O'Rourke reminds us that in previous eras, mourners were sustained by a robust protocol: laying out the dead at home, donning mourning jewelry, observing a calendar of bereavement that meant a mourner wasn't expected to socialize with her usual gusto. Now those protocols are gone, abandoned in the interest of helping people get over their loss efficiently. When, five days after her mother's death, O'Rourke was rudely pushed by a man on the subway, she wanted mourning clothes. Had she been clad in a black dress and a black veil, the man would have known she was bereaved, and he would have treated her more gently.

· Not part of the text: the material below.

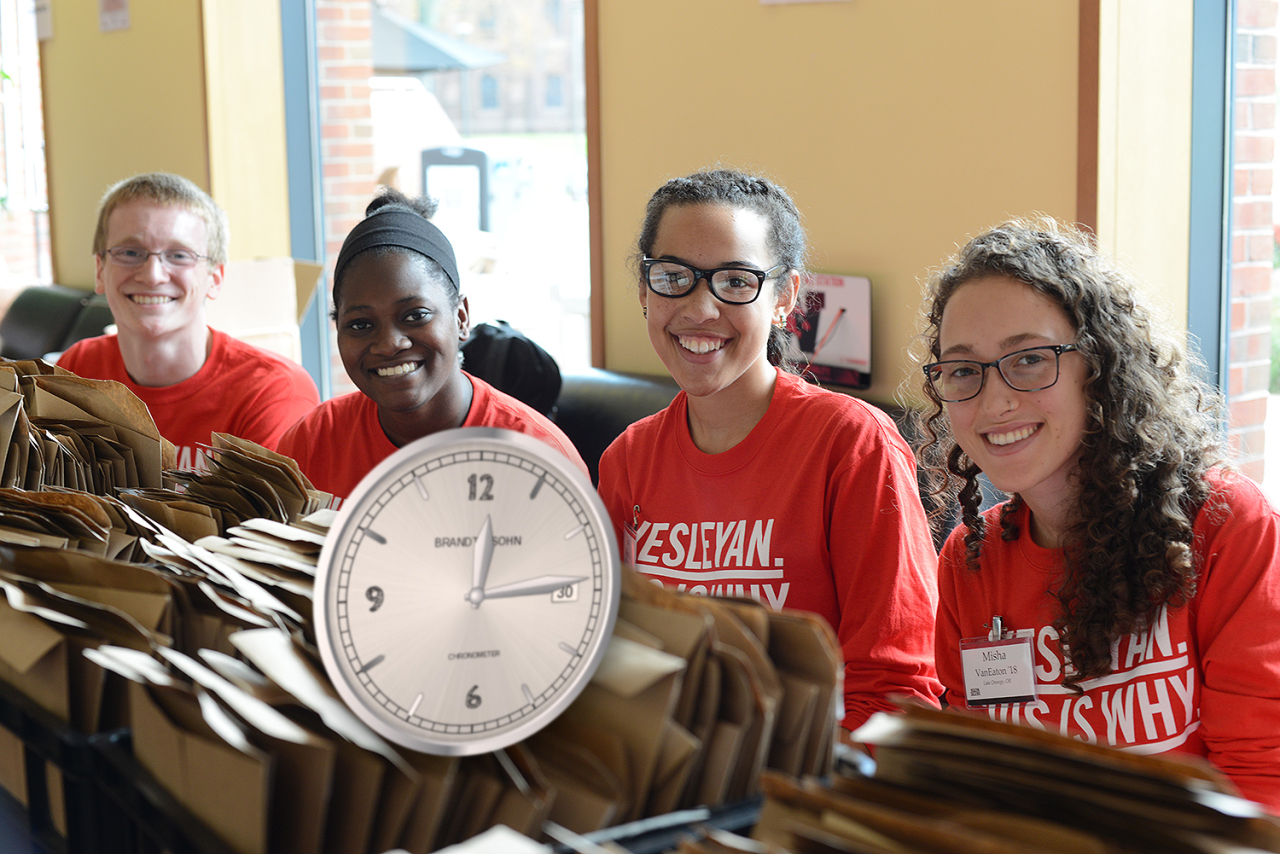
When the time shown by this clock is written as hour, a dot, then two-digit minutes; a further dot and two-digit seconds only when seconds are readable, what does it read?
12.14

We should read O'Rourke for her insights into emotion and ritual, and we should read The Long Goodbye for the melancholy enjoyment of O'Rourke's prose. Reading it is like reading a memoir by Patricia Hampl: you know you are in the hands of someone whose first words are poems. When O'Rourke's mother, newly diagnosed with a tumor, said that the doctors "don't know what it means," O'Rourke felt "hopeful, as if the tumor were something that could be interpreted, like a passage in Shakespeare." And here is O'Rourke recalling the day her father dressed up and attended his grandmother's funeral: "I thought he looked like a figurine of himself." Consistently, O'Rourke pays a poet's attention to words: "Unmothered is not a word in my dictionary, but I often find myself thinking it should be. The real word most like it . . . is unmoored." The book is filled with sentences like that, sentences that stop you with their economy and emotional heft. The last three sentences of The Long Goodbye are especially unforgettable. Their rhythm will replay in your head long after you close the book. I won't quote them—you will just have to read them yourself, and don't skip ahead and peek.